ANCA Calls on WINEP Executive Director, Robert Satloff, to Explain Why the Institute is Providing a Platform for Those Seeking to Block American Remembrance of Known Case of Genocide
WASHINGTON (A.W.)—The Washington Institute for Near East Policy (WINEP) has called on United States President-Elect Donald J. Trump to “guarantee” to Turkey that the Armenian Genocide will not be properly acknowledged by the U.S. Congress, in a recently published set of proposals regarding “U.S. Policy on Turkey.”
“[T]he United States can quietly guarantee Turkey that the Armenian Genocide resolution in Congress will not pass. This has always been critical in the relationship, and most Turks care deeply about the issue,” reads a part of the paper authored by former U.S. ambassador to Ankara James F. Jeffrey and Turkish scholar Dr. Soner Cagaptay.
The paper on U.S.-Turkey relations is the first in a series of WINEP presidential transition papers addressing key policy challenges across the Middle East. In it, the two authors argue that the Trump administration should “revamp policy toward Turkey to emphasize a transactional approach to critical bilateral issues.” Among the commodities the group – aligned closely with Jewish Americans organizations devoted to Holocaust remembrance – proposes bartering with Turkey is U.S. commemoration of the Armenian Genocide.
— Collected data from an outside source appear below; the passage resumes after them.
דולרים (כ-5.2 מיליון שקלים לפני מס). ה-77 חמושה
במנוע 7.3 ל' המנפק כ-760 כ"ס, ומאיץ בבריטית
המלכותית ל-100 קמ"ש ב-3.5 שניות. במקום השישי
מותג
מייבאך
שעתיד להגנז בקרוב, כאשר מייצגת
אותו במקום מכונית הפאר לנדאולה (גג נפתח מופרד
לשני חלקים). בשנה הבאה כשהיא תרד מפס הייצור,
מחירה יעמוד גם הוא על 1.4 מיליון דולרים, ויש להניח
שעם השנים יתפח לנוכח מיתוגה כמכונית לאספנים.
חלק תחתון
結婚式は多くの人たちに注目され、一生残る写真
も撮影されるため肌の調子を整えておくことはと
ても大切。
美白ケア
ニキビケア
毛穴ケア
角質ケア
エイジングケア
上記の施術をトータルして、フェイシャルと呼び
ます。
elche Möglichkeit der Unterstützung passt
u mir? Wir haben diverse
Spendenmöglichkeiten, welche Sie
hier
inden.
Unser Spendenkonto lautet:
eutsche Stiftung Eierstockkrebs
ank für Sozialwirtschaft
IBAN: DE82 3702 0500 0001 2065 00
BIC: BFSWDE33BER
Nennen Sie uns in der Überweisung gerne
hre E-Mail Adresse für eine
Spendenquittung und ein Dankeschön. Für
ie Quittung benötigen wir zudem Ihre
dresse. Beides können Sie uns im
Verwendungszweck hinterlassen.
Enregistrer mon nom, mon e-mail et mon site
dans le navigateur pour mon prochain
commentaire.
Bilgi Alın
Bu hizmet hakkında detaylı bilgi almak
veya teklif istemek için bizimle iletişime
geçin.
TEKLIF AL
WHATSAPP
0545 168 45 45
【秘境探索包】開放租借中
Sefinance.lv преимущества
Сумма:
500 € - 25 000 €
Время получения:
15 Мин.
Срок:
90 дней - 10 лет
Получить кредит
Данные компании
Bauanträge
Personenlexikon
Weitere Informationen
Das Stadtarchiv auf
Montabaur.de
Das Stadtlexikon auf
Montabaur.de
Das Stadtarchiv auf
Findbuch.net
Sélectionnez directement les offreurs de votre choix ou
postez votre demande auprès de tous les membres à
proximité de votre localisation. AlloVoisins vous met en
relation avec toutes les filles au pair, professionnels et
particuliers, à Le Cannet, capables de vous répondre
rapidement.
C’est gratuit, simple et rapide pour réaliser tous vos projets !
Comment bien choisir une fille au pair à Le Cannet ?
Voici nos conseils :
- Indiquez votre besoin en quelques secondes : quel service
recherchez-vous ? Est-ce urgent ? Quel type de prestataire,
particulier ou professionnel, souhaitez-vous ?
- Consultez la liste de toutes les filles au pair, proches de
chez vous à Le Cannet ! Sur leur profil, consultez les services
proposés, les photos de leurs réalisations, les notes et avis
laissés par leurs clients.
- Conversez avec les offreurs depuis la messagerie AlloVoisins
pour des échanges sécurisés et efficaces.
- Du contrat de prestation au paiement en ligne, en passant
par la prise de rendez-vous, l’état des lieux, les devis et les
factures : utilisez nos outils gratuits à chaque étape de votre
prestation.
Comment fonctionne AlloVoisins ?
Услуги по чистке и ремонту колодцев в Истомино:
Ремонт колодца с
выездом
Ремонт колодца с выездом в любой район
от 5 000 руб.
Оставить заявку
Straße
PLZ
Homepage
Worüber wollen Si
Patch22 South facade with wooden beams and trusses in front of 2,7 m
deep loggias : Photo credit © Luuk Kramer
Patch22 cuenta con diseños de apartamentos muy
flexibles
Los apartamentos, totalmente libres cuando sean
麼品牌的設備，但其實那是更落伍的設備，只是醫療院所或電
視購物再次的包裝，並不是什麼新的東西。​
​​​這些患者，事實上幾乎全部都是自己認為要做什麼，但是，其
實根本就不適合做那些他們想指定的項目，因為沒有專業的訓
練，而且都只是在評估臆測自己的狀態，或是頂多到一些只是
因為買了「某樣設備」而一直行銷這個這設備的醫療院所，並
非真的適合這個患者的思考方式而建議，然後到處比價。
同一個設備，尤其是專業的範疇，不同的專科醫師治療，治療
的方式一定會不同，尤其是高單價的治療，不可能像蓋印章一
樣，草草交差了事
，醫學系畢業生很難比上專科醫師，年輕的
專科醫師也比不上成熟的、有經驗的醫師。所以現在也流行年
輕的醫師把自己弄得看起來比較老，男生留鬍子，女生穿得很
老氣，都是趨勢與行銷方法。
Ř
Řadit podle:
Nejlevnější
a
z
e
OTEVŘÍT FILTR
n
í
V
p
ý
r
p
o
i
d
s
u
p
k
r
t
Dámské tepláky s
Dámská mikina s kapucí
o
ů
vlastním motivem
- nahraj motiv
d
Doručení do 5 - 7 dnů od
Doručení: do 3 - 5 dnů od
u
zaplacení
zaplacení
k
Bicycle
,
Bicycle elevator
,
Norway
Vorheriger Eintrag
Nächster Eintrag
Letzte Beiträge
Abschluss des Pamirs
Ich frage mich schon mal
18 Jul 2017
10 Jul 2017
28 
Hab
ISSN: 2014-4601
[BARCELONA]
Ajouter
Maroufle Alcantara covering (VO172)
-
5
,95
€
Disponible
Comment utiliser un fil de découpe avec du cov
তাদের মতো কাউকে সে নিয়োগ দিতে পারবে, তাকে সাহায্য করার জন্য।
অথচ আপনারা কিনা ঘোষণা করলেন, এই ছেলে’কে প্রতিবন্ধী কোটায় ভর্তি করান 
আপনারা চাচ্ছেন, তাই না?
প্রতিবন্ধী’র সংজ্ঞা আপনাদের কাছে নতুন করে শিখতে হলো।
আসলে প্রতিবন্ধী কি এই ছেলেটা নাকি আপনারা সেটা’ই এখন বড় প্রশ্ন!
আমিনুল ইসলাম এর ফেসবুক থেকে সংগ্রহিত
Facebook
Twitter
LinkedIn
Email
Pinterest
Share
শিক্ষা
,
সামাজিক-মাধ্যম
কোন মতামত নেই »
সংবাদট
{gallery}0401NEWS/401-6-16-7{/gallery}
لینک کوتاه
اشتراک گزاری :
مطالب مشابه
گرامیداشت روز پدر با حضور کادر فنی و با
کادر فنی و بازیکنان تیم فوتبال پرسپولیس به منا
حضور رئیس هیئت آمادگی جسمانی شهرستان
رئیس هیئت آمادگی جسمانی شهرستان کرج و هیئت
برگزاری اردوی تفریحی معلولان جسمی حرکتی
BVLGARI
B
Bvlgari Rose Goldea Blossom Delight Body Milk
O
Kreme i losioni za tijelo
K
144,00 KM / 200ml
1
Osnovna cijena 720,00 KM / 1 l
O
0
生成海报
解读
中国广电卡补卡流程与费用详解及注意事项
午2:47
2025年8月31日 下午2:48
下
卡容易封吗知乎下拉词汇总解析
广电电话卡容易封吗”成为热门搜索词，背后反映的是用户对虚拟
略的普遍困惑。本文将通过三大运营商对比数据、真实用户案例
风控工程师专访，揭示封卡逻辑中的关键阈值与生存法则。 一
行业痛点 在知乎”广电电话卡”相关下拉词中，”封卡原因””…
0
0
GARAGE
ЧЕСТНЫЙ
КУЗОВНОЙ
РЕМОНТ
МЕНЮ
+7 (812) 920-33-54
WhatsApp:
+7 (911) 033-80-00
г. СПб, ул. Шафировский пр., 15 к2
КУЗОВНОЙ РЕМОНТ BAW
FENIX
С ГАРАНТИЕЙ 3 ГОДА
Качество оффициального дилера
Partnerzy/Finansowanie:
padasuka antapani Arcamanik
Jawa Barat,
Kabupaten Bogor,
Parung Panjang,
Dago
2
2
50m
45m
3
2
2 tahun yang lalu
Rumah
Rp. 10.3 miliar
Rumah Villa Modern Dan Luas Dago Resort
A new approach to Turkey, Jeffrey and Cagaptay suggest, would restore focus to each side’s most important interests. “For Turkey, this includes the extradition of reputed coup plotter Fethullah Gulen; increased engagement on issues from Cyprus to Israel; and closer attention to Turkish equities in the Syria conflict. For the United States, a new approach would entail a stronger commitment to fighting the Islamic State; a return to peace talks with the Kurdistan Workers Party (PKK); closer cooperation on military moves, especially in Syria; and renewed respect for democratic freedoms,” reads a part of a statement released by the Washington Institute about its first “Transition 2017” paper.
“For any relationship with [Turkish president] Erdogan to succeed,” argue Jeffrey and Cagaptay, “it will have to be based on mutual interests and trade-offs rather than deep friendship and shared values.”
Established in 1985, WINEP’s mission is “to advance a balanced and realistic understanding of American interests in the Middle East and to promote the policies that secure them,” according to the Institute’s website.
The Armenian National Committee of America (ANCA) reacted to the news of the publication via social media and other channels. “Why is [the Washington Institute] providing a platform for calls to block remembrance of a known case of genocide?” asked the ANCA in a tweet to Washington Institute Executive Director Robert Satloff.
The Armenian Weekly reached out to authors James Jeffrey and Soner Cagaptay at the Washington Institute for comments, but both were unavailable.